** START Extract **
# For the 4th



## Paymaster (Jul 3, 2016)

Gettin started on food for the 4th. Fresh sand in my heat defuser pan and then some Boston Butts on the smoker. Tomorrow, ribs and corn in the shuck.


----------



## PrincessFiona60 (Jul 3, 2016)

Looking good!


----------



## CraigC (Jul 3, 2016)

The further I get into this bathroom project, more worm keep coming out of the can! I was going to do the Shawarma on the rotisserie today and muffin tin thighs tomorrow. Now I have to move the Shawarma till tomorrow and save the thighs till next week. Looks like you are going to have some great "Q"!


----------



## Paymaster (Jul 4, 2016)

Thanks for the nice comments. Happy 4th to you all!
About to get together with my gang. Here are some more pics. I will put up a plated pic later. I fired up The Beast to cook corn in the shuck, and did my ribs on my Akorn.


----------



## Cheryl J (Jul 4, 2016)

Oh boy....does that ever look good, PM!  And a Happy 4th to you and yours, too.


----------



## rodentraiser (Jul 4, 2016)

You guys are making my mouth water!


----------



## Paymaster (Jul 4, 2016)

Finally get to eat.


----------



## GotGarlic (Jul 4, 2016)

Looks delish, PayMaster! 

We're waiting for the fireworks to start at 9:30, with our chairs set up next to this tree. It's cloudy but they're high clouds so it's a go!


----------



## Kayelle (Jul 4, 2016)

Just spectacular, as usual Paymaster!!

I guess this is tonight's dinner thread?

We had a party of two for the 4th. I partly cooked some thick bacon strips in the oven and then used them to wrap the Nathan dogs, and made a raft with five wrapped dogs with bamboo skewers for easy turning on the grill and keeping the bacon on the dogs.
** END Extract **
— Exercise 1 —
In the Fourth of July cooking thread, which grill did Paymaster use for the ribs?
— Exercise 2 —
Carry the Fourth of July cooking thread forward from its last post.
** START Data rows **
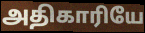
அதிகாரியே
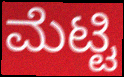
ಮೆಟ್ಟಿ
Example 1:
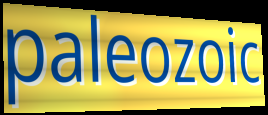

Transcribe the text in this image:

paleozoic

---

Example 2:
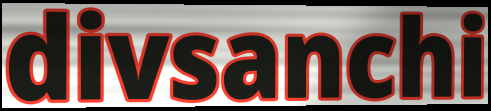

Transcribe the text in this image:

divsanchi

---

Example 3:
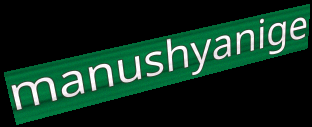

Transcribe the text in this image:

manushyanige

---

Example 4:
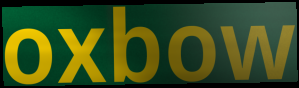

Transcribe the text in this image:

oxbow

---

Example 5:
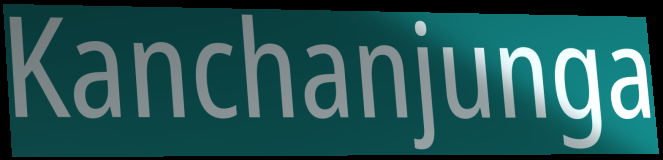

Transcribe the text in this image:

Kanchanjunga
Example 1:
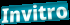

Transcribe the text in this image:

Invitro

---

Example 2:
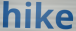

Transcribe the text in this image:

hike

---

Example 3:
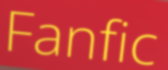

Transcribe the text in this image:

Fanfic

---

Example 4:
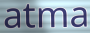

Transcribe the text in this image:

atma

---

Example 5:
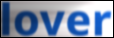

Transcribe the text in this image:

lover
** END Data rows **
— Reply 1 —
He used his Akorn.

— Reply 2 —
----------



## Cheryl J (Jul 4, 2016)

Paymaster, your plated dinner looks fabulous.  The banana cream dessert with meringue topping has my mouth watering.   

Pretty pics, GG - have fun!  

This afternoon's dinner was leftover fried chicken from yesterday, with sides of potato salad, watermelon, and mango. It was just me - tomorrow my brother and I are getting together and grillin' some rib eyes.


----------



## Andy M. (Jul 4, 2016)

We cleaned up leftovers and I grilled the last of the beef souvlaki from last night.


----------



## Cheryl J (Jul 5, 2016)

Kayelle said:


> Just spectacular, as usual Paymaster!!
> 
> I guess this is tonight's dinner thread?
> 
> We had a party of two for the 4th. *I partly cooked some thick bacon strips in the oven and then used them to wrap the Nathan dogs, and made a raft with five wrapped dogs with bamboo skewers for easy turning on the grill and keeping the bacon on the dogs.*


 
Sounds so good, Kay - a raft of bacon dogs!


----------



## Kayelle (Jul 5, 2016)

Cheryl J said:


> Sounds so good, Kay - a raft of bacon dogs!



I should have taken a picture of the raft with a flag on the top!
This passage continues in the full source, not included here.